Thersa kembali pada tempat duduknya. Ia masih saja kuat dengan memasang wajah datarnya itu walaupun kata-kata orang-orang itu mengelilingi pikirannya. Bahkan disaat rambutnya dijambak tadi. Lagi-lagi kejadian fitnah ini terulang kembali padanya. Siapa dalang dari semua ini? Kenapa melakukan hal ini padanya? Kenapa? Apa memang malaikat lah yang menaruh perhiasan tadi dan membuat semua tuduhan atas suruhan Tuhan?
***
Thersa mengamati pohonnya yang masih saja kosong tanpa buah. Ia sangat berharap agar pohon itu berbuah dengan cepat. Tapi mana mungkin? Sedangkan perutnya saja tersu berbunyi, yang membuat Thersa harus menahan kuat-kuat. Thersa bertanya-tanya, mengapa orang-orang memperlakukannya seperti ini? Mengapa?

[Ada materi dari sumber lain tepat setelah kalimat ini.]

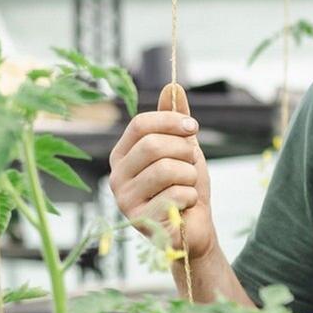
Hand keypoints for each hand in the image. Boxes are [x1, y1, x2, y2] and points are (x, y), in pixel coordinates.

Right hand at [108, 83, 215, 259]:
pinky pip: (175, 195)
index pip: (140, 124)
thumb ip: (176, 119)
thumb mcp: (184, 148)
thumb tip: (172, 85)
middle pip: (153, 145)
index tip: (193, 128)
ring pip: (166, 170)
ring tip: (187, 187)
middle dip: (184, 152)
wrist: (195, 227)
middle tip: (191, 164)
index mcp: (123, 154)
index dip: (171, 121)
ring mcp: (124, 199)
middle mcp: (116, 175)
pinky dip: (191, 197)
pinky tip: (185, 206)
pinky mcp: (139, 219)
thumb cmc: (186, 186)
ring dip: (189, 177)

Mengapa mereka menganggap dirinya seperti anak tak tahu diri? Mengapa mereka tak memiliki hati disaat mengatakan kata-kata itu. Andai saja Thersa mengetahui dalang dari semua ini, ia pasti akan bebas dari tatapan-tatapan benci mereka.
Ia berjalan mengambil kain rajutannya yang belum selesai, menatapnya sebentar dan kembali melanjutkan. Aktivitas yang memang berulang-ulang terpaksa harus dilakukan. Setidaknya Ia masih punya hal yang harus Ia kerjakan sekarang, walaupun kepalanya berdenyut sakit dengan tubuh bagian belakangnya yang terasa remuk karna berkali-kali harus terbentur.
Hujan yang deras selalu menemani keadaan Thersa, tak ingin berhenti untuk menangis. Dan sekarang seakan-akan semakin deras mengguyurkan airnya. Bau tanah yang basah selalu memenuhi ruangan rumah Thersa. Bahkan kadang membuat jalanan sama sekali tidak terlihat, begitu pula dengan bangunan-bangunannya. Ya, Vannesrain yang selalu menangis dan berduka cita.
Thersa menguap dikala rajutannya hampir selesai. Ia menyudahi kegiatannya dan beranjak menuju kamarnya setelah menaruh kain rajutnya di meja dekat keranjang buahnya. Ia berbaring pada kasur sponsnya dan mulai menutup matanya.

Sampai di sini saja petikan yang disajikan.